A story by Paul Voosen -- "Glacial ghosts set sea-level trap for East Coast," which was published in GreenWire describes a wide variety of interwoven factors that affect sea-level rise on the East Coast of the United States. Award judges felt that this story tackled a difficult scientific topic and examined several important geophysical concepts that had not been widely reported.
The selection panel particularly liked Voosen's use of picturesque language to engage the reader and his use of metaphors to explain difficult-to-understand concepts. One committee member commented that, "The story gets the reader interested from the start. The opening sentence, 'The United States has a debt, etched in stone, to pay back to the sea,' promises a lot, and the article delivers." Another committee member said, "I really liked the amount of science in there ... the way Voosen described challenging topics like isostatic rebound. Also, the effect of Greenland 'losing its gravity.' That's not usually reported."

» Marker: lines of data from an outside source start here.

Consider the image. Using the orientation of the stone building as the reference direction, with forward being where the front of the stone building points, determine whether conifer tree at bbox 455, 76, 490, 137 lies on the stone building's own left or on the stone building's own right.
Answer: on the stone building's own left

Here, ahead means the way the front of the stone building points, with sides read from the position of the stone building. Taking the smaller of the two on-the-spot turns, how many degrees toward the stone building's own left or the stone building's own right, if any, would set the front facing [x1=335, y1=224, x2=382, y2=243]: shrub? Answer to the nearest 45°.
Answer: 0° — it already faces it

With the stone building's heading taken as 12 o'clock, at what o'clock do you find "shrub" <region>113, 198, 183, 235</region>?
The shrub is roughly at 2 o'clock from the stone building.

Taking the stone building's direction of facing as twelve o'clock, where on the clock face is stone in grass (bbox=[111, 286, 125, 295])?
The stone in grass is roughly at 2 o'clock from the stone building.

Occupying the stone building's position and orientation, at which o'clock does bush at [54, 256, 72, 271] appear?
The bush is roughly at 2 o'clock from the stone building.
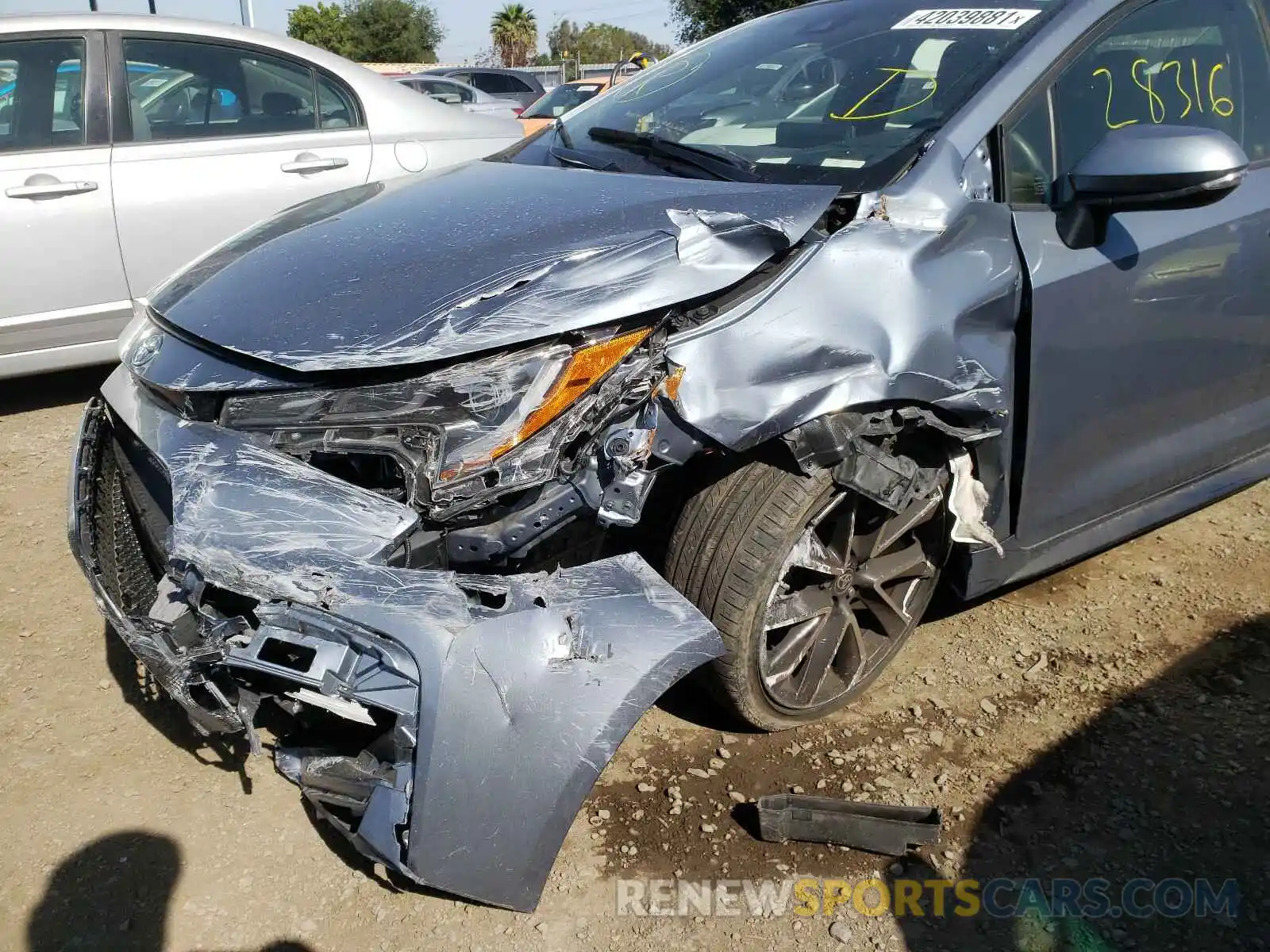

Although the article did not focus on "superstorm" Sandy, it was published not long after the storm's landfall on the U.S. East Coast, and thus provided useful and timely context for understanding the devastating coastal flooding from combined effects of the storm and sea-level rise. As a committee member said, "Overall, it was a very engrossing story that gave me a much more complete picture of sea-level rise than one normally gets."
The Sullivan and Perlman awards each consist of a plaque and a $5,000 stipend. AGU is presenting these journalism awards today at the Honors Tribute of the organization's annual Fall Meeting, which is currently taking place in San Francisco.